Не обидчик, а хозяин трудно сработанного жилья, ловко вынырнул из дупла, повертелся по осине, покричал, видимо, свою подругу. Никто дятлу не отозвался и никто не подлетел к осине. Опять полазил дятел вверх и вниз, недоверчиво покосился на умолкших скворцов и не вытерпел — порхнул с острова за разлив, где бело-розовым крутояром подымался спелый березняк.
И моргнуть я не успел, как скворец метнулся к дуплу, скользнул в дыру и не скоро высунул голову. Конечно, доволен дуплом, пусть только-только вытурил его оттуда дятел. Скворец длинно и мягко свистнул. Пока скворчиха перебирала лапками и готовилась спорхнуть с березовой сухостоины к осине, возле дупла опять очутился дятел, гневно выкрикнул и смело ринулся в дыру. Снова внутри осины затрещало и заверещало, снова после недолгой возни дупло «выстрелило» растрепанного скворца. Будто бы и не приглаживал он давеча искристые перышки…
Не мне, человеку, вмешиваться в дела птичьи, а кого больше пожалеть — еще сложнее решать.
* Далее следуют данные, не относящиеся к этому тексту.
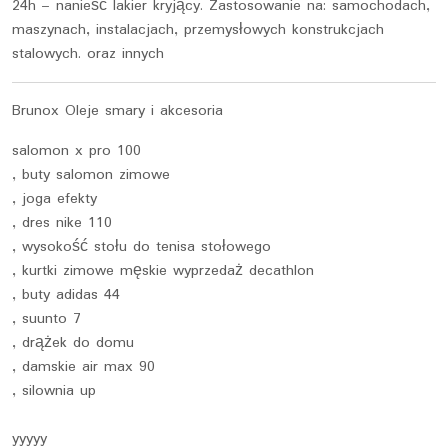
24h – nanieść lakier kryjący. Zastosowanie na: samochodach,
maszynach, instalacjach, przemysłowych konstrukcjach
stalowych. oraz innych
Brunox Oleje smary i akcesoria
salomon x pro 100
, buty salomon zimowe
, joga efekty
, dres nike 110
, wysokość stołu do tenisa stołowego
, kurtki zimowe męskie wyprzedaż decathlon
, buty adidas 44
, suunto 7
, drążek do domu
, damskie air max 90
, silownia up
yyyyy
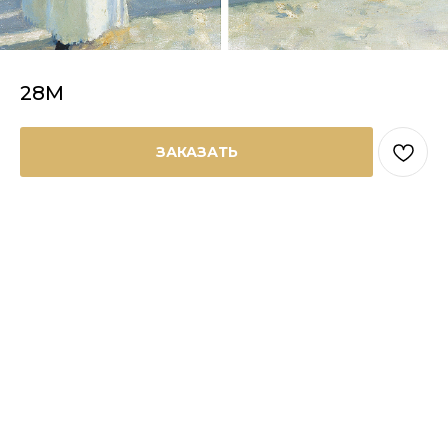
28М
ЗАКАЗАТЬ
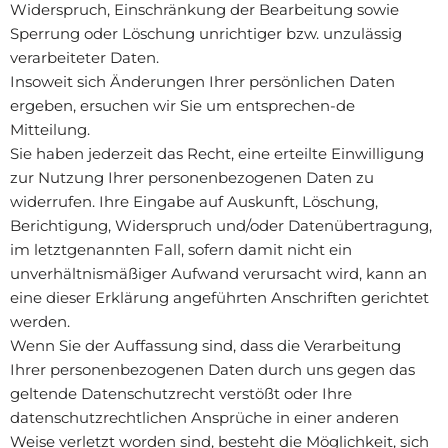
Widerspruch, Einschränkung der Bearbeitung sowie
Sperrung oder Löschung unrichtiger bzw. unzulässig
verarbeiteter Daten.
Insoweit sich Änderungen Ihrer persönlichen Daten
ergeben, ersuchen wir Sie um entsprechen-de
Mitteilung.
Sie haben jederzeit das Recht, eine erteilte Einwilligung
zur Nutzung Ihrer personenbezogenen Daten zu
widerrufen. Ihre Eingabe auf Auskunft, Löschung,
Berichtigung, Widerspruch und/oder Datenübertragung,
im letztgenannten Fall, sofern damit nicht ein
unverhältnismäßiger Aufwand verursacht wird, kann an
eine dieser Erklärung angeführten Anschriften gerichtet
werden.
Wenn Sie der Auffassung sind, dass die Verarbeitung
Ihrer personenbezogenen Daten durch uns gegen das
geltende Datenschutzrecht verstößt oder Ihre
datenschutzrechtlichen Ansprüche in einer anderen
Weise verletzt worden sind, besteht die Möglichkeit, sich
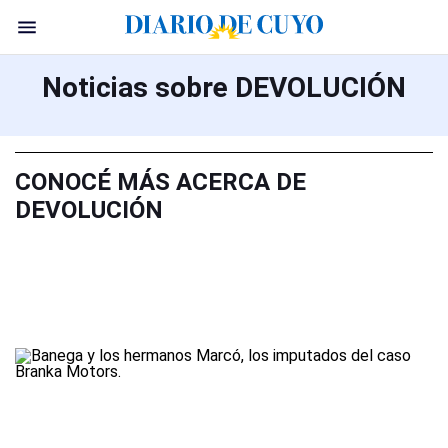
Noticias sobre DEVOLUCIÓN
CONOCÉ MÁS ACERCA DE
DEVOLUCIÓN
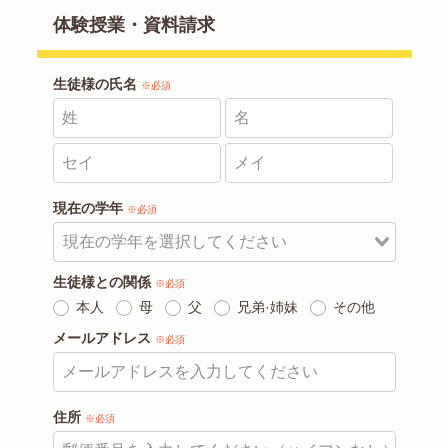
体験授業・資料請求
生徒様の氏名
※必須
現在の学年
※必須
生徒様との関係
※必須
本人
母
父
兄弟·姉妹
その他
メールアドレス
※必須
住所
※必須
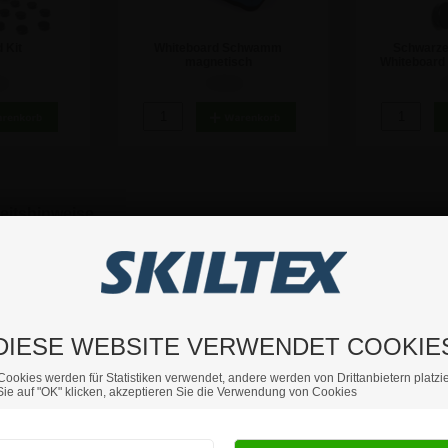
 Kit
Whiteboard Schwamm
Schwarze
magnetisch
Whiteboard 
 €
7,72 €
5
eitshinweise
ukasten mit einem robusten silbern-eloxierten Rahmen und einer lackier
nen auf jeder Seite) und zwei 2 Meter hohe Pfosten.
 an der oberen Seite. Die Schaukästen sind mit Gasdruckfedern ausges
DIESE WEBSITE VERWENDET COOKIE
Cookies werden für Statistiken verwendet, andere werden von Drittanbietern platzie
ie auf "OK" klicken, akzeptieren Sie die Verwendung von Cookies
Sind Sie Privat- oder Geschäftskunde?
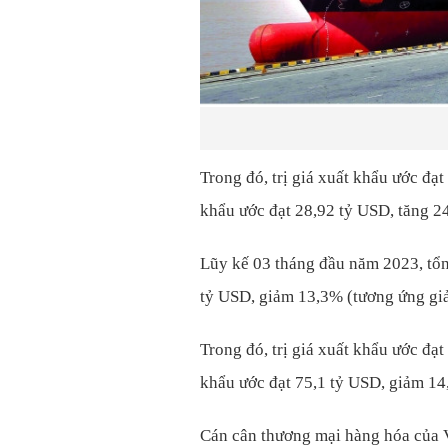
Trong đó, trị giá xuất khẩu ước đạ
khẩu ước đạt 28,92 tỷ USD, tăng 24
Lũy kế 03 tháng đầu năm 2023, tổn
tỷ USD, giảm 13,3% (tương ứng gi
Trong đó, trị giá xuất khẩu ước đạ
khẩu ước đạt 75,1 tỷ USD, giảm 14
Cán cân thương mại hàng hóa của V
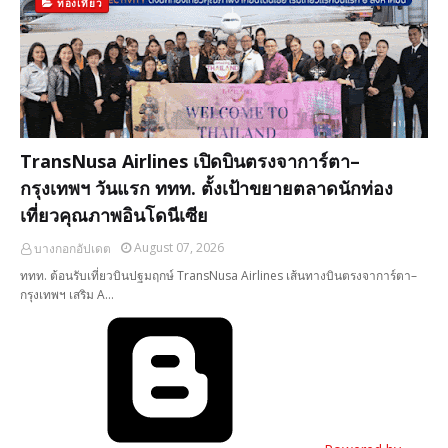
ท่องเที่ยว
TransNusa Airlines เปิดบินตรงจาการ์ตา–
กรุงเทพฯ วันแรก ททท. ตั้งเป้าขยายตลาดนักท่อง
เที่ยวคุณภาพอินโดนีเซีย
August 07, 2026
บางกอกอัปเดต
ททท. ต้อนรับเที่ยวบินปฐมฤกษ์ TransNusa Airlines เส้นทางบินตรงจาการ์ตา–
กรุงเทพฯ เสริม A…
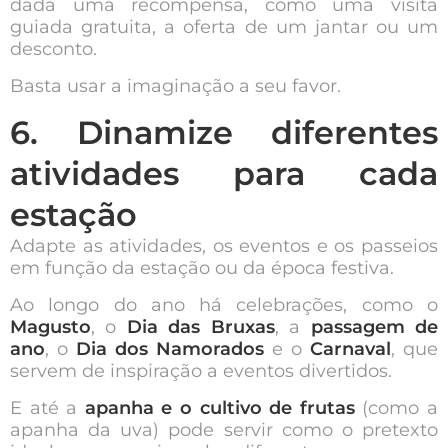
dada uma recompensa, como uma visita
guiada gratuita, a oferta de um jantar ou um
desconto.
Basta usar a imaginação a seu favor.
6. Dinamize diferentes
atividades para cada
estação
Adapte as atividades, os eventos e os passeios
em função da estação ou da época festiva.
Ao longo do ano há celebrações, como o
Magusto
, o
Dia das Bruxas
, a
passagem de
ano
, o
Dia dos Namorados
e o
Carnaval
, que
servem de inspiração a eventos divertidos.
E até a
apanha e o cultivo de frutas
(como a
apanha da uva) pode servir como o pretexto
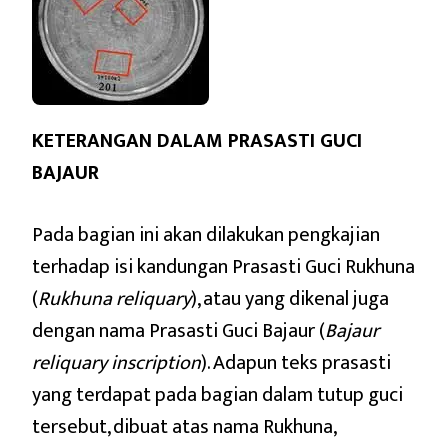
KETERANGAN DALAM PRASASTI GUCI
BAJAUR
Pada bagian ini akan dilakukan pengkajian
terhadap isi kandungan Prasasti Guci Rukhuna
(
Rukhuna reliquary
), atau yang dikenal juga
dengan nama Prasasti Guci Bajaur (
Bajaur
reliquary inscription
). Adapun teks prasasti
yang terdapat pada bagian dalam tutup guci
tersebut, dibuat atas nama Rukhuna,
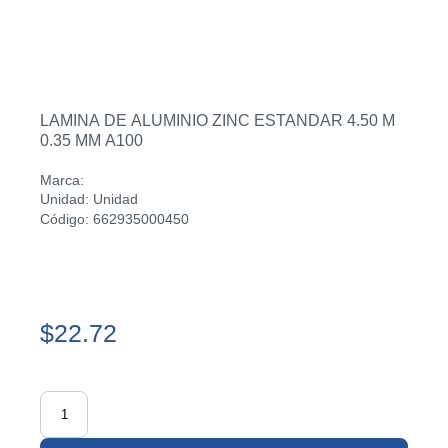
LAMINA DE ALUMINIO ZINC ESTANDAR 4.50 M
0.35 MM A100
Marca:
Unidad: Unidad
Código: 662935000450
$22.72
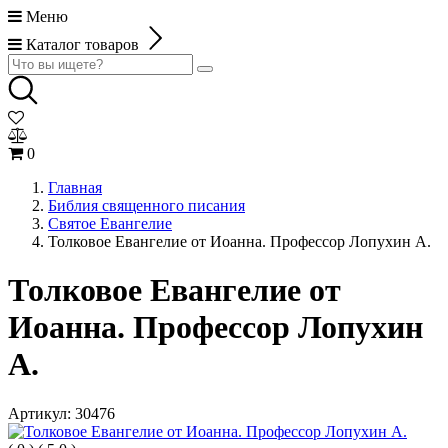
Меню
Каталог товаров
0
Главная
Библия священного писания
Святое Евангелие
Толковое Евангелие от Иоанна. Профессор Лопухин А.
Толковое Евангелие от
Иоанна. Профессор Лопухин
А.
Артикул:
30476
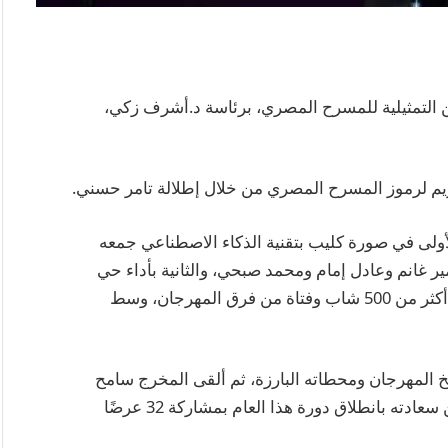
هن التمثيلية للمسرح المصري، برئاسة د.أشرف زكي،
م لرموز المسرح المصري من خلال إطلالة تامر حسني.
لأولى في صورة كليب بتقنية الذكاء الاصطناعي جمعه
غانم وعادل إمام ومحمد صبحي، والثانية بأداء حي
أمام الجمهور، قبل أن يعيدها للمرة الثالثة بمشاركة أكثر من 500 شاب وفتاة من فرق المهرجان، وسط
 المهرجان ومحطاته البارزة، ثم ألقى المخرج سامح
بسيوني، نائب رئيس المهرجان، كلمة أعرب فيها عن سعادته بانطلاق دورة هذا العام بمشاركة 32 عرضًا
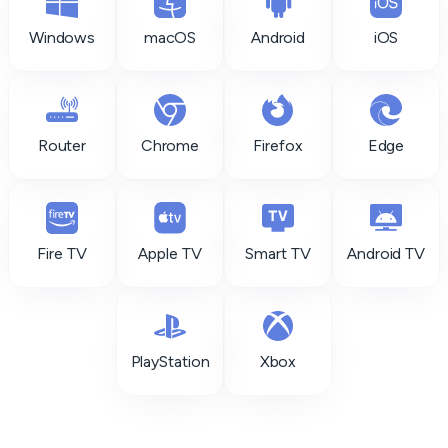
Windows
macOS
Android
iOS
Router
Chrome
Firefox
Edge
Fire TV
Apple TV
Smart TV
Android TV
PlayStation
Xbox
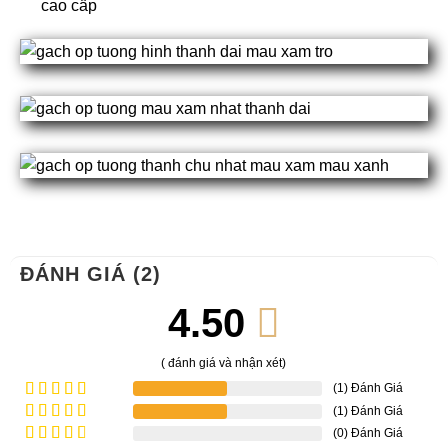
cao cấp
ĐÁNH GIÁ (2)
4.50
( đánh giá và nhận xét)
(1) Đánh Giá
(1) Đánh Giá
Được xếp
hạng
5
5
(0) Đánh Giá
Được
sao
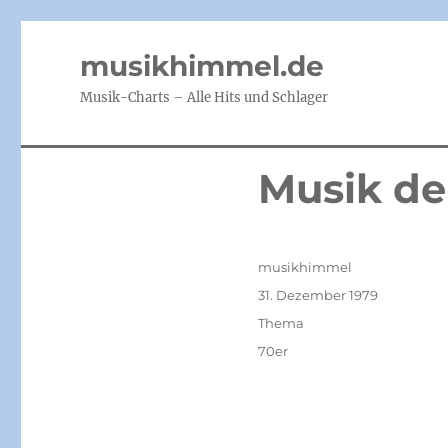
musikhimmel.de
Musik-Charts – Alle Hits und Schlager
Musik de
Autor
musikhimmel
Veröffentlicht
31. Dezember 1979
am
Kategorien
Thema
Schlagwörter
70er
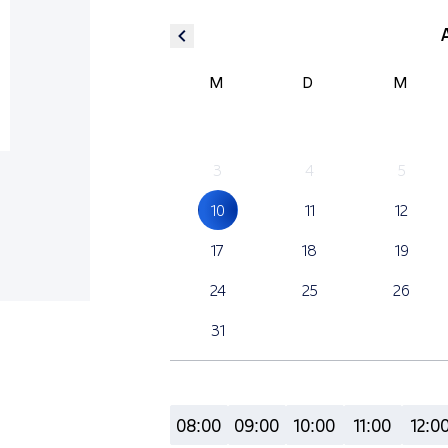
M
D
M
3
4
5
10
11
12
17
18
19
24
25
26
31
08:00
09:00
10:00
11:00
12:0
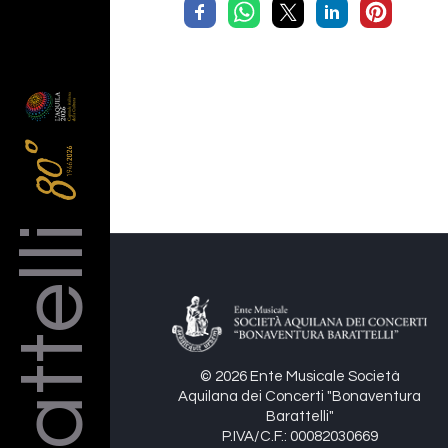
Barattelli
© 2026 Ente Musicale Società
Aquilana dei Concerti "Bonaventura
Barattelli"
P.IVA/C.F.: 00082030669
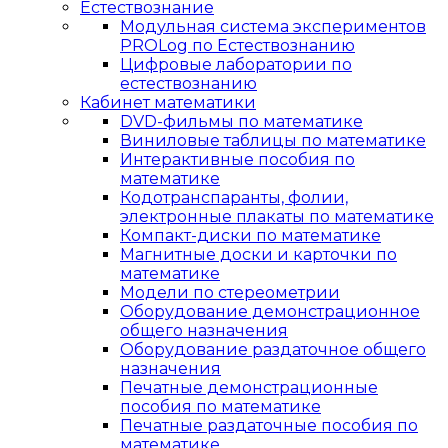
Естествознание
Модульная система экспериментов
PROLog по Естествознанию
Цифровые лаборатории по
естествознанию
Кабинет математики
DVD-фильмы по математике
Виниловые таблицы по математике
Интерактивные пособия по
математике
Кодотранспаранты, фолии,
электронные плакаты по математике
Компакт-диски по математике
Магнитные доски и карточки по
математике
Модели по стереометрии
Оборудование демонстрационное
общего назначения
Оборудование раздаточное общего
назначения
Печатные демонстрационные
пособия по математике
Печатные раздаточные пособия по
математике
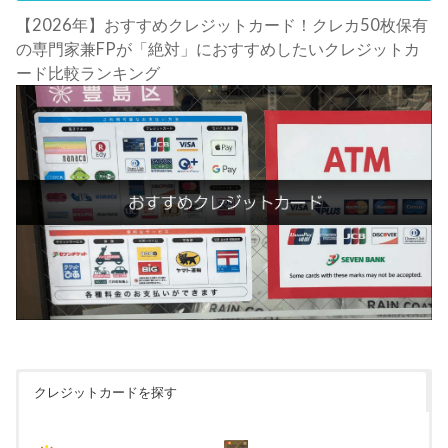
【2026年】おすすめクレジットカード！クレカ50枚保有
の専門家兼FPが「絶対」におすすめしたいクレジットカ
ード比較ランキング
クレジットカードを探す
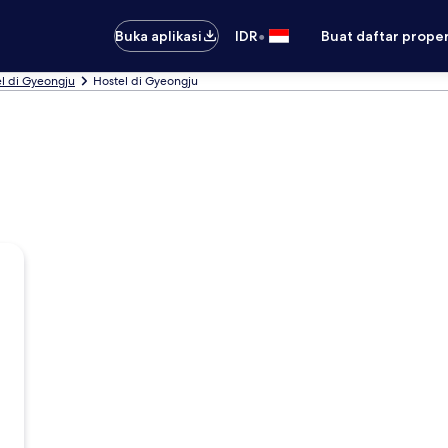
•
Buka aplikasi
IDR
Buat daftar prope
l di Gyeongju
Hostel di Gyeongju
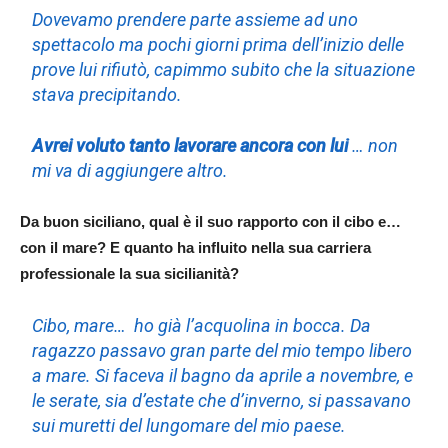
Dovevamo prendere parte assieme ad uno
spettacolo ma pochi giorni prima dell’inizio delle
prove lui rifiutò, capimmo subito che la situazione
stava precipitando.
Avrei voluto tanto lavorare ancora con lui
… non
mi va di aggiungere altro.
Da buon siciliano, qual è il suo rapporto con il cibo e…
con il mare? E quanto ha influito nella sua carriera
professionale la sua sicilianità?
Cibo, mare… ho già l’acquolina in bocca. Da
ragazzo passavo gran parte del mio tempo libero
a mare. Si faceva il bagno da aprile a novembre, e
le serate, sia d’estate che d’inverno, si passavano
sui muretti del lungomare del mio paese.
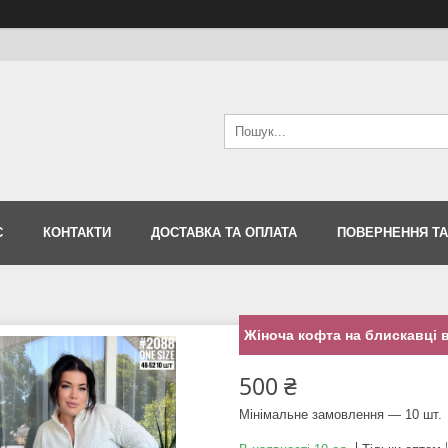
С
КОНТАКТИ
ДОСТАВКА ТА ОПЛАТА
ПОВЕРНЕННЯ ТА
Жіноча кофта на блискавці в
500 ₴
Мінімальне замовлення — 10 шт.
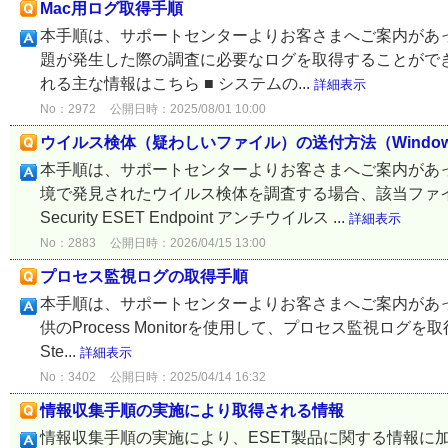
Mac用ログ取得手順
本手順は、サポートセンターよりお客さまへご案内があっ
題が発生した際の調査に必要なログを取得することができ
れる主な情報はこちら ■ システムの...
詳細表示
No：2972
公開日時：2025/08/01 10:00
ウイルス検体（疑わしいファイル）の送付方法（Wind
本手順は、サポートセンターよりお客さまへご案内があ
境で発見されたウイルス検体を調査する場合、該当ファイルを
Security ESET Endpoint アンチウイルス ...
詳細表示
No：2883
公開日時：2026/04/15 13:00
プロセス監視ログの取得手順
本手順は、サポートセンターよりお客さまへご案内があ
供のProcess Monitorを使用して、プロセス監視ログを取得
Ste...
詳細表示
No：3402
公開日時：2025/04/14 16:32
情報収集手順の実施により取得される情報
情報収集手順の実施により、ESET製品に関する情報に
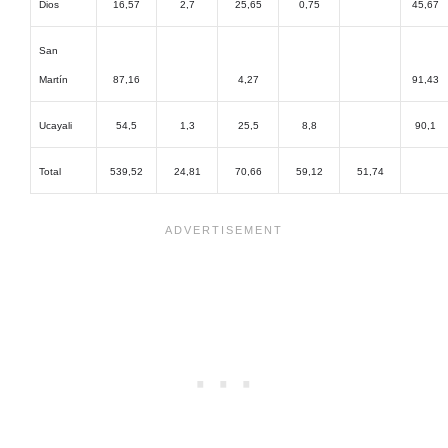
Dios
16,57
2,7
25,65
0,75
45,67
San
Martín
87,16
4,27
91,43
Ucayali
54,5
1,3
25,5
8,8
90,1
Total
539,52
24,81
70,66
59,12
51,74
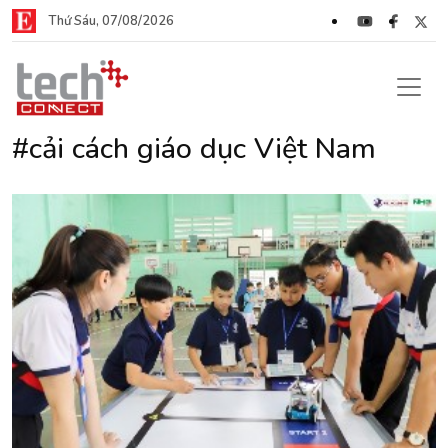
Thứ Sáu, 07/08/2026
#cải cách giáo dục Việt Nam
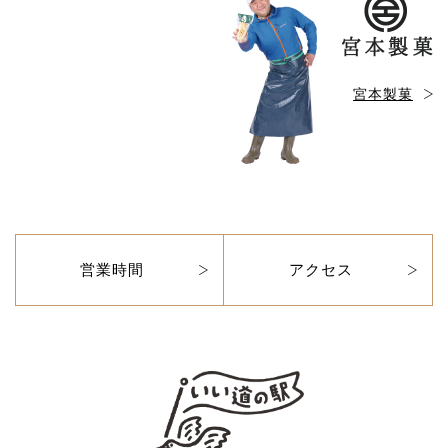
宮本製菓
営業時間
アクセス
Дятел для себя долбил нутро сырой осины, и лес ждет его будущих детей. Но и скворцы разве виноватые, если березу, где прошлой весной было у них свое дупло, порушил ветер и грохнулась она на край острова, разлетевшись на несколько трухлявых бревнышек. Одних пожалеешь, других обездолишь…
Дятел нервно покричал у дупла, помялся как бы в раздумье и не в березняк, а на ближнюю сухую березу слетел. Простукал ее вполдерева и полетели-посыпались щепки да труха на землю.
Время от времени он подавал голос, словно сам себя подгонял. Чего же задумал дятел? Скворцы вдруг оживились, повеселели, и скворец обрадованно свистнул, а уж после затрепыхался весь — телом и перышками — зашелся в пении. Дятел глубже и глубже уходил в березу, становился все короче и короче. Вон и совсем один куцый хвост торчит.
Вскоре я снова забрел на остров и не застал дятла на березе. Высоко от земли в бересте желтело свежее дупло, в нем копошилась, выкидывая мусор, скворчиха, а скворец, трепыхая крылышками, выкатывал и выкатывал из искристого зоба песни родного леса. В нем одном сразу собрались десятки птиц, и каждая подавала свой голос — иволга и перепелка, кулики и коршун, селезень кряквы и тетерка, и всякая-всякая певчая мелочь…
Солнце скраснело за лесом и укатилось за край земли, а скворец пел у своего дома. Ни одного звука не принес он с собой из той стороны, где зимовал. И напрасно один мой знакомый дожидался от них чужих песен. Он не услышал и огорчился, что скворцы глухи к заморским голосам.